— Да.
— Мы вышли на демонстрацию. И что же? В нас стреляли. Били шашками и нагайками…
Федор замолчал.
Крылов вспомнил, как он сидел вот здесь же, на кухне, в плетеном кресле, и выбитая из суставов рука багровела и пухла на глазах. Уже тогда он догадывался, где споткнулся успенский мальчик, так нежданно-негаданно разыскавший его. Потом они виделись еще раз. Федор вновь попросился переночевать… В ту встречу он долго рассказывал о рабочей партии социалистов-демократов, в которой он состоял, о Ленине… Говорил о близкой революции. Дал прочитать прокламацию «В венок убитому товарищу», только что выпущенную в Томске в ответ на январский расстрел.
Не плачьте над трупами павших бойцов,
Погибших с оружьем в руках.
Не пойте над ними надгробных стихов,
Слезой не скверните их прах.
Не нужно ни песни, ни слез мертвецам.
Отдайте им лучше почет:
Шагайте без страха по мертвым телам,
Несите их знамя вперед…
Уж не Федор ли сочинил эти стихи в прокламации?..
— Первого мая рабочие провели две большие загородные массовки, — продолжал рассказывать Федор. — С шестого по семнадцатое мая бастовали рабочие механического завода, который, вы знаете, работает на военное ведомство… В июне шли митинги: в лесу, на реке Басандайке, в загородной роще Каштак. Третьего июля мы открыто вошли в город. Полиция не посмела нас тронуть! Пятого мы собрались на могилу Иосифа Кононова, возложили пятнадцать венков. Началась забастовка печатников. Прекратили работу на казенном винном складе. На чугунолитейном заводе. В слесарных и столярных мастерских… Даже булочники и приказчики, на что несознательные, и те забастовали неделю назад! Не говоря уж о рабочих кожевенных цехов и спичечной фабрики… С четырнадцатого июля бастует управление Сибирской железной дороги и служащие губернской управы… Забастовка стала всеобщей, всегородской! И так — в стране повсюду, не только в нашем городе. Понимаете? Народ восстал против царской власти. Рабочие люди всюду поднимаются на великую борьбу за свободу! Помните Парижскую коммуну?
— Да. Но она захлебнулась в крови, — тихо напомнил Крылов.
— Правильно. Нигде в мире свобода не добывалась без жертв, — согласился Федор. — Пусть прольется кровь.
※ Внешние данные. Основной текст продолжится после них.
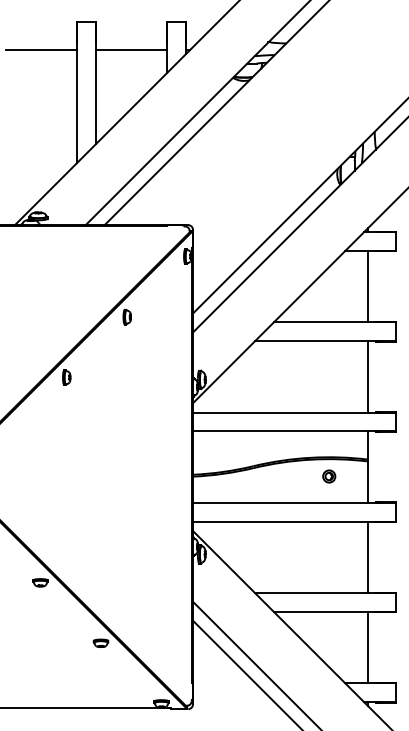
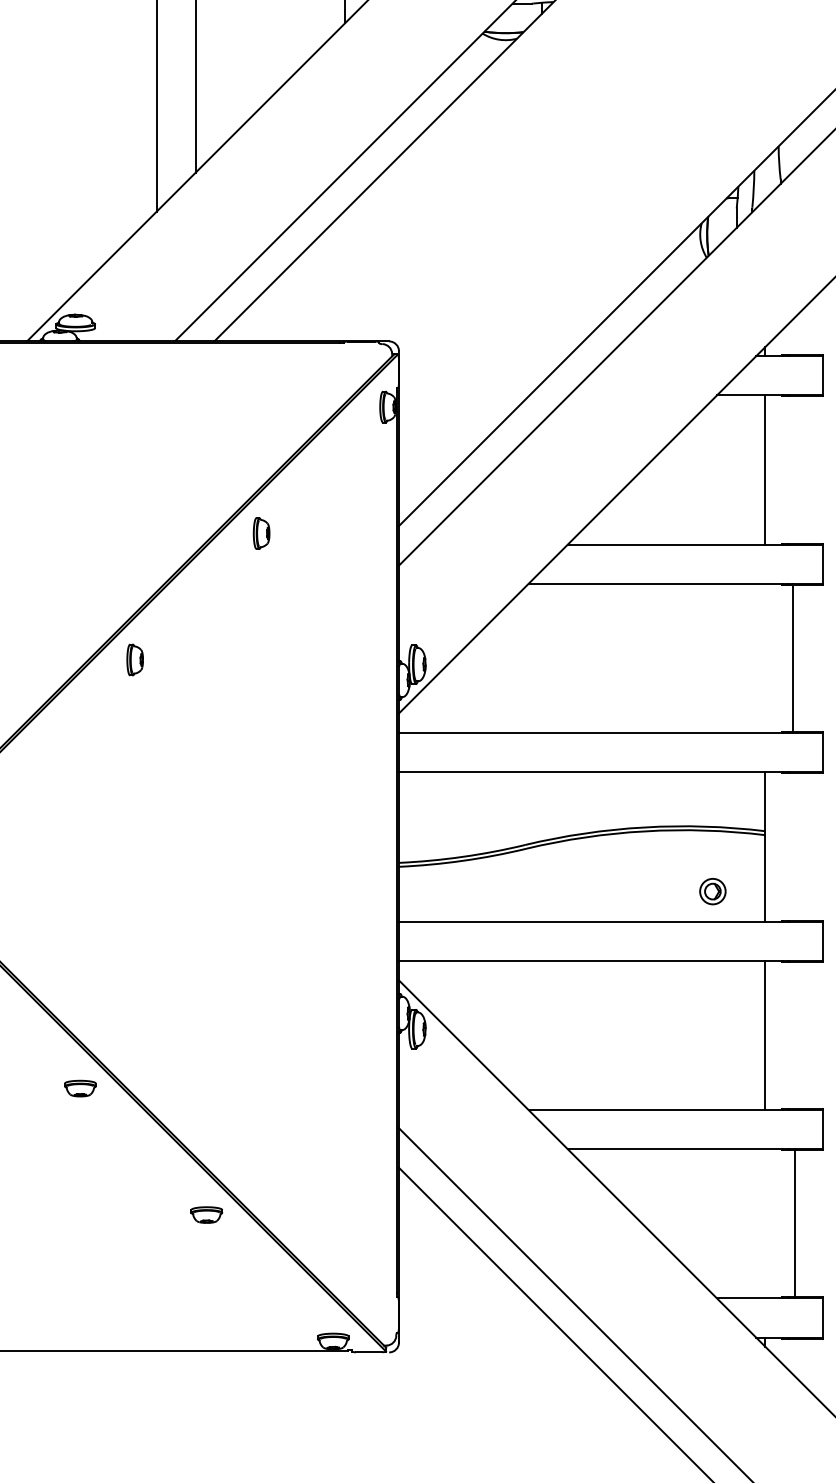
line: (368, 376) -> (792, 657), moved
part: (329, 476) -> (713, 891), moved
line: (368, 647) -> (794, 1223), moved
Молодость отважна. Она не боится смерти. Федор был весь там, в вихрях борьбы. Горячие ветры опаляли его, когда он безбожно и яростно восклицал: «Пусть прольется кровь!» В этом было что-то страшное и для Крылова неприемлемое.
— Вы и ваши товарищи… Вы не боитесь? — спросил он.
— Чего?
— Город у нас особенный. Кит Китыч да Сила Силыч… Торговый люд, в основном, привыкший, чтобы пятак на гроше взыгрывал. А это народ такой… За свободу не больно-то…
— Не боимся, — уверенно ответил Федор. — А город Томск, Порфирий Никитич, вы плохо знаете. Кит Китычи в прошлое отошли. Томску-торгашу скоро конец придет. Мы, рабочие, станем хозяевами. А понадобится: сила на силу, стенка на стенку пойдем, и наша возьмет!
Его уверенность показалась Крылову излишней. Он покачал головой. Он успел привязаться к этому открытому и бесстрашному человеку…
— Поберегите себя, Федор… И заходите к нам, не забывайте.
— Непременно. И зайду, и поберегу! — задорно ответил тот и ушел, забрав свой тяжеленный, будто свинцом налитый чемодан, нечаянно забытый им в январе.
Наступила осень. Как сообщили газеты, «снятие исключительного положения в стране и на этот год не предвиделось».
Пятого сентября весь мир облетела новость: в США, в городе Портсмуте, Россия и Япония заключили мир. Глава русской делегации на переговорах, граф Витте, еще не доехав до родины, получил прозвище — «граф Полусахалинский» — за то, что отдал японцам пол-Сахалина, Порт-Артур и порт Дальний.
Витте получил прозвище, Япония — русские территории, русский народ — убитых и раненых, болезни и голод. Началась горячка освободительного движения. Маньчжурская армия возвращалась домой. Сибирские дороги как-то вдруг забились солдатами, революционизированными в высшей степени.
Взвейтесь, соколы, орлами!..
Как-то совсем по-иному, по-новому гремела на станциях и полустанках в эти дни старая солдатская песня.